If the $2,500 balance was paid off using a balance transfer or a balance transfer check that took advantage of the 0% APR offer, the new credit card debt (including 3% balance transfer fee) of $2,575 wouldn’t accrue interest for a full year.
Their credit card balance would be $0 and you’d have $2,575 in new debt tied to your good name (and to your credit history). But it would mean some serious savings for your spouse or family member.
Keep in mind that you would probably have to open a new credit card account, and you might see your credit score fall temporarily for opening a new credit card and taking on excess debt.
However, if you pay it off and stay current it shouldn’t be a substantial ding, and could actually help your credit over time.

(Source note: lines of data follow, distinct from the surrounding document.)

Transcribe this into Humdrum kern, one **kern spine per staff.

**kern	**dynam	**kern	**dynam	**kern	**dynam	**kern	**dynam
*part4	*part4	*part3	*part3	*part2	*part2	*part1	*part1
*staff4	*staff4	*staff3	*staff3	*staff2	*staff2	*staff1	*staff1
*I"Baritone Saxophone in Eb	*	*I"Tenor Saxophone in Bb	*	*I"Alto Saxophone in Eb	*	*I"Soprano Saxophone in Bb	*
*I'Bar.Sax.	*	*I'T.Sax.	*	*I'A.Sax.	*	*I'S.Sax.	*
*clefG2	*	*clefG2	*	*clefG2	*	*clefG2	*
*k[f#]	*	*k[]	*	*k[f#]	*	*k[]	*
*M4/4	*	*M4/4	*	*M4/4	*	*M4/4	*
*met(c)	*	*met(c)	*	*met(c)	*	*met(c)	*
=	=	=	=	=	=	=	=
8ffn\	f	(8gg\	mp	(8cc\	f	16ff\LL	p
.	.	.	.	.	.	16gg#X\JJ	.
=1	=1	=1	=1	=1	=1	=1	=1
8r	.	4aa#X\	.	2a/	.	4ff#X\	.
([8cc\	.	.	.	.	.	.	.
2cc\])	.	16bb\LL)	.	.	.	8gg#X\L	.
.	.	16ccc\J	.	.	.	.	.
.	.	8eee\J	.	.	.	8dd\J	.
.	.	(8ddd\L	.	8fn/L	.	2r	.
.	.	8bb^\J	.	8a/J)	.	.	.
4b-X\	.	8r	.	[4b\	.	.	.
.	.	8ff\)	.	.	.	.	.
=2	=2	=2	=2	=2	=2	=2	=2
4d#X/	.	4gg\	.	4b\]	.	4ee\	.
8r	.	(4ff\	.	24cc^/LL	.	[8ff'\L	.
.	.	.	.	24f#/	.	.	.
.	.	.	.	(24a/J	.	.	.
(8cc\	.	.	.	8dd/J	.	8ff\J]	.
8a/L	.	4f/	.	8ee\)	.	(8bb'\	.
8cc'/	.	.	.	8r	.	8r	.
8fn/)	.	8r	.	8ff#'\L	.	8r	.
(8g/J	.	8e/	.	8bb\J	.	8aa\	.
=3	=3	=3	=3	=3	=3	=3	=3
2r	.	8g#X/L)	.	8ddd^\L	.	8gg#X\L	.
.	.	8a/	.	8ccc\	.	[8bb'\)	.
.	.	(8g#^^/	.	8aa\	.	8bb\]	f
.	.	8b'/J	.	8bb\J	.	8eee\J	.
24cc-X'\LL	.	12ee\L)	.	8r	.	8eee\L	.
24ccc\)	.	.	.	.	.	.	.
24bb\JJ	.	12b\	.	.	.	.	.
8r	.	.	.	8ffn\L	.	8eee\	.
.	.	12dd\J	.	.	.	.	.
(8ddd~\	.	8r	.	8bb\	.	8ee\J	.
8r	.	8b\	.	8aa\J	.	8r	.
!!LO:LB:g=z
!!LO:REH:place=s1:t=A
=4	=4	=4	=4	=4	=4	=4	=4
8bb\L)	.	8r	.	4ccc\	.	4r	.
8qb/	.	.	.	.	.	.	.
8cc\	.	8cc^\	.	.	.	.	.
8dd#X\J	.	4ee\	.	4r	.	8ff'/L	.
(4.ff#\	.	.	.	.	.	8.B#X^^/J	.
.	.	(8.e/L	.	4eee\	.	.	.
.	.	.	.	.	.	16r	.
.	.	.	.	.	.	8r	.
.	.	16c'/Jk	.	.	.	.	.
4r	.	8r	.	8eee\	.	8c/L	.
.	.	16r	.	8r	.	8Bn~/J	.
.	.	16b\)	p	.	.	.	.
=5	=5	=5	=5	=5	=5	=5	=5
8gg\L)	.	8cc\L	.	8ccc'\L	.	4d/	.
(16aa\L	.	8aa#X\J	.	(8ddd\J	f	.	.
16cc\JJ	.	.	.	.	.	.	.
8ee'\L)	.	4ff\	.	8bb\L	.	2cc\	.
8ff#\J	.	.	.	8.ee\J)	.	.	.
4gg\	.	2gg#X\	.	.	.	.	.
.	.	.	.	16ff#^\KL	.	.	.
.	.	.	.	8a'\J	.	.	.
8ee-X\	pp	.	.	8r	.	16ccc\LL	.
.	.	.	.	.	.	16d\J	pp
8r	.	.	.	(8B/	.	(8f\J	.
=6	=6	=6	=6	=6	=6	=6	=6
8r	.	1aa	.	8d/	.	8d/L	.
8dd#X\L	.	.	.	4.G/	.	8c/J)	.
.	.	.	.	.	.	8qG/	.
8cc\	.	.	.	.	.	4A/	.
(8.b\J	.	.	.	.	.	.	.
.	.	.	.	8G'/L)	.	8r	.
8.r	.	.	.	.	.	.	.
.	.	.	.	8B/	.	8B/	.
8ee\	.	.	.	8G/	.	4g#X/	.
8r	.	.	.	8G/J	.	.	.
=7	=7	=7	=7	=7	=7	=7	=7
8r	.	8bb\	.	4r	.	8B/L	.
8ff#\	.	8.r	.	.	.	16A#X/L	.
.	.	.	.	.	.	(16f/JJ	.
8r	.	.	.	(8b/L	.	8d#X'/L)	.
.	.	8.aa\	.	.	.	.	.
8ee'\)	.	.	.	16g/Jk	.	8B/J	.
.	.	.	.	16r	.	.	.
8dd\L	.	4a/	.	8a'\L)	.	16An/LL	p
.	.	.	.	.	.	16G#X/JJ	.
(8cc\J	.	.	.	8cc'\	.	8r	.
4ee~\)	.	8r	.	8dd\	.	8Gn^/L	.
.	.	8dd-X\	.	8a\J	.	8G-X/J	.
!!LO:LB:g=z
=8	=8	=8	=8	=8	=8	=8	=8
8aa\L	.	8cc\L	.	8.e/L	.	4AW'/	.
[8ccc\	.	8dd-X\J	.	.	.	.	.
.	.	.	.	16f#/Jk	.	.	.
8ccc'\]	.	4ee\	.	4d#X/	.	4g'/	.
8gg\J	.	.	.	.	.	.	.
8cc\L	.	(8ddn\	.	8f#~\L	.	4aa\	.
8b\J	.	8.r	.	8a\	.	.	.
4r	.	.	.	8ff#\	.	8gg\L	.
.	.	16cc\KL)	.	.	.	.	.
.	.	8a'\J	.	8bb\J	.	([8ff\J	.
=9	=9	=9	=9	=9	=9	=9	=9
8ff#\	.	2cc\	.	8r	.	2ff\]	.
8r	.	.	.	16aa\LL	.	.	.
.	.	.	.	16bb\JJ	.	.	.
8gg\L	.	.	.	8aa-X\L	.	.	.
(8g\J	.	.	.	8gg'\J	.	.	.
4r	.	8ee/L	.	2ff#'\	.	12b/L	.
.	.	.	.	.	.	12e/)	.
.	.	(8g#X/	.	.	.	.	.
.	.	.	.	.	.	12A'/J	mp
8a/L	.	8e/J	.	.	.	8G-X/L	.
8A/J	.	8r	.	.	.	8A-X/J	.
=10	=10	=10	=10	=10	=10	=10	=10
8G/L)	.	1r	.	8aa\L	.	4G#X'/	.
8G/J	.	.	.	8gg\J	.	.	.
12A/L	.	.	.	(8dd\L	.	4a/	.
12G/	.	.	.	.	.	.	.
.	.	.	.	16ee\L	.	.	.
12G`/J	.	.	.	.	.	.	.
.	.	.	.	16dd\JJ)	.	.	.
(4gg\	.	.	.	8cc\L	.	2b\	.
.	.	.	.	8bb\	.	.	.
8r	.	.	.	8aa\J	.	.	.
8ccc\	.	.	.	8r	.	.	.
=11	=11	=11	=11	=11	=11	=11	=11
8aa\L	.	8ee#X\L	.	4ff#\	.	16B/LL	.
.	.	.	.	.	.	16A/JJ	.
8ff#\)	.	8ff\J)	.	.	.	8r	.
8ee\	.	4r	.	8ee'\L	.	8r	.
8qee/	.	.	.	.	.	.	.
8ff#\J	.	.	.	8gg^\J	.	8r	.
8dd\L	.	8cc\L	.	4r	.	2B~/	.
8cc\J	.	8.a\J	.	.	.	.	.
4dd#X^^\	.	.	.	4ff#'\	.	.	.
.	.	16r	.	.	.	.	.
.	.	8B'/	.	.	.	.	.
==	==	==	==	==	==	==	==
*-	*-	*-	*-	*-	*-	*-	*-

Relieving your spouse of their outstanding credit card balance will also help their credit score over time, as they will have more available credit and a history of paying off large amounts of debt.
Use an Existing Card
Finally, there’s also the option of executing a balance transfer using an existing credit card…assuming it’s the best deal out there.
You don’t have to open a new credit card. Just do a quick check to see what the issuers you already do business with have to offer. They might have something competitive/comparable to other offers out there.
Avoiding a new credit card account can be a plus for your credit age (how old your accounts are collectively) and it might be faster and easier to accomplish than applying for a new card.
Tip: You can pay off multiple balances with one balance transfer offer if your spouse, boyfriend/girlfriend, relative, etc. has multiple high APR credit card balances.
But as previously mentioned, make sure you trust them and are in full agreement to execute the balance transfer to avoid any disputes down the road.
*Policies will vary among credit card issuers, so be sure to call them first to get all the details to ensure a smooth transaction!